# [Brief A]
According to the pVACseq text, what will you likely include if you use synthetic long peptides or encode your candidates in a DNA vector?
# [Brief B]
For each statement, say whether it agrees with the pVACseq text, and back each answer with the deciding words quoted from it. (i) The Top Score Filter picks the candidate with the best predicted binding affinity. (ii) It is common for the same variant to lead to different peptides in different transcripts. (iii) When synthetic long peptides are used, the Top Score Filter's choice of a single candidate is very critical.
# [Brief C]
Quote the pVACseq text from the words "On the other" up to and including the words "them all anyway.".

# [Study text]
☆ ☆ ☆ ☆

The significance of choosing a single representative peptide can depend on your experimental or clinical aims. For example, if you are planning to use short peptide sequences exactly as they were assessed for binding affinity in pVACseq (e.g. specific 9-mers for in vitro experimental validation or perhaps a dendritic cell vaccine delivery approach) then the selection of a specific peptide from the possibilities caused by different lengths, registers, etc. is very important. In some cases you may wish to consider more criteria beyond which of these candidates has the best predicted binding affinity and gets chosen by the Top Score Filter.
On the other hand, if you plan to use synthetic long peptides (SLPs) or encode your candidates in a DNA vector, you will likely include flanking amino acids. This means that you often get a lot of the different short peptides that correspond to slightly different lengths or registers within the longer containing sequence. In this scenario, pVACseq’s choice of a single candidate peptide by the Top Score Filter isn’t actually that critical in the sense of losing other good candidates, because you may get them all anyway.
One important exception to this is the rare case where the same variant leads to different peptides in different transcripts (due to different splice site usage).
If multiple transcripts are expressed and
lead to distinct peptides, you may want to include both in your final list of candidates.
The top score filter supports this case, as described above.
This assumes you did not start with only a single transcript
model for each gene (e.g. using the --pick option in VEP) and also that if you are requiring transcripts with TSL=1 that there
are multiple qualifying transcripts that lead to different peptide sequences at the site of the variant. This will be fairly rare.

☆ ☆ ☆ ☆

# [Dataset extract]
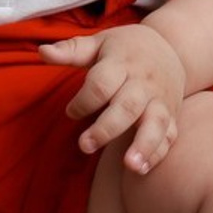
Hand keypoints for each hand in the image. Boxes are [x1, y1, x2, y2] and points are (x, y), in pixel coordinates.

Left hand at [39, 24, 186, 174]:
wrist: (171, 46)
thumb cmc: (124, 48)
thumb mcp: (98, 43)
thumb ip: (70, 50)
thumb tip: (41, 52)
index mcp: (121, 62)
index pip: (101, 84)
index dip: (83, 101)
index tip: (70, 113)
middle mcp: (143, 82)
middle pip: (127, 106)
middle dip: (106, 128)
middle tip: (84, 146)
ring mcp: (160, 99)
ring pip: (155, 123)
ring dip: (144, 145)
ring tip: (129, 166)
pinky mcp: (171, 114)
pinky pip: (169, 135)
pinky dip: (159, 153)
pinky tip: (142, 169)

☆ ☆ ☆ ☆

# [Written answer A]
Flanking amino acids.

# [Written answer B]
(i) Yes: "which of these candidates has the best predicted binding affinity and gets chosen by the Top Score Filter."
(ii) No: "the rare case where the same variant leads to different peptides in different transcripts"
(iii) No: "pVACseq’s choice of a single candidate peptide by the Top Score Filter isn’t actually that critical"

# [Written answer C]
On the other hand, if you plan to use synthetic long peptides (SLPs) or encode your candidates in a DNA vector, you will likely include flanking amino acids. This means that you often get a lot of the different short peptides that correspond to slightly different lengths or registers within the longer containing sequence. In this scenario, pVACseq’s choice of a single candidate peptide by the Top Score Filter isn’t actually that critical in the sense of losing other good candidates, because you may get them all anyway.